On a boat, there is a term for the decision to stop beating down the coast or up the coast or wherever you are beating against the wind and waves. It's called "Heading to Weather". It sounds easy enough. Just turn around. But you are always vested in the ground you've made going where you are going and no one likes to lose ground. Often you are certain if you just keep going, the waves will lessen. You think it can happen, by your will alone. But the real deterrent is the seconds fraught with danger during the turn where your boat must be broadside to the waves.
There's no way around it. You have to place your boat in the most vulnerable of positions. You are vulnerable because you have to stop fighting and turn around, surrender your ego and everything you are fighting so hard to protect. You risk letting the waves tear you down by showing them your weakness, your broadside, which is defenseless.
Of course you wait and wait for what seems like a wider space between the waves in which to turn. Hoping for an extra second or two to turn completely about. Really what you are doing is getting the courage up to make the turn. Reaching deep in yourself to find that place of peace, a calm center, that carries you through the next ten seconds. That place you know inside that cannot be touched, even by sinking boats and untimely deaths. It isn't a place we come to by action or climbing a mountain or achieving, it is more of a surrender to what is perfectly whole and complete before we even laced up our boots.
So you find that place, begin the turn, and within a few seconds all the pounding, the stress, the fighting and danger are behind you. Actually the energy once pummeling you now pushes you almost gently, as you glide down the waves, in the most bizarre contrasting feeling, something like being pushed on a swing.

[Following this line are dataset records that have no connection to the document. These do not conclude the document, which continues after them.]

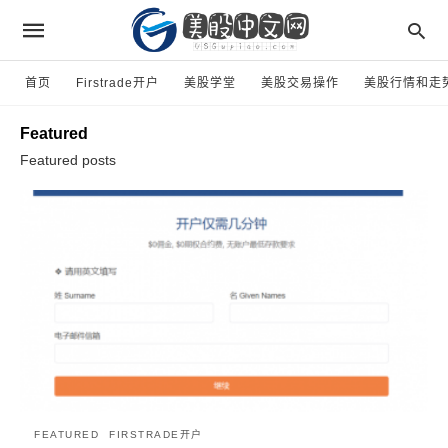
首页
Firstrade开户
美股学堂
美股交易操作
美股行情和走
Featured
Featured posts
FEATURED
FIRSTRADE开户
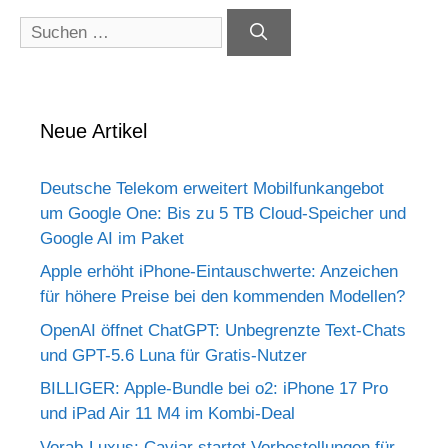
Suchen
nach:
Neue Artikel
Deutsche Telekom erweitert Mobilfunkangebot
um Google One: Bis zu 5 TB Cloud-Speicher und
Google AI im Paket
Apple erhöht iPhone-Eintauschwerte: Anzeichen
für höhere Preise bei den kommenden Modellen?
OpenAI öffnet ChatGPT: Unbegrenzte Text-Chats
und GPT-5.6 Luna für Gratis-Nutzer
BILLIGER: Apple-Bundle bei o2: iPhone 17 Pro
und iPad Air 11 M4 im Kombi-Deal
Vorab-Luxus: Caviar startet Vorbestellungen für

The wind quiets and the ease is indescribable. The relief is palpable and for a few moments you realize you could have done this before but know that all is well exactly as it unfolded and you forgive yourself for fighting when your back was against the wall. It's what humans do. It's what waves do. We find compassion for ourselves and anyone else on the path to finding one's turning point. How can we know that which we are capable of without pushing up against our fears, without losing what we value in ourselves for a moment, hopefully brief, so we know how to more fully embody it and offer it to the world.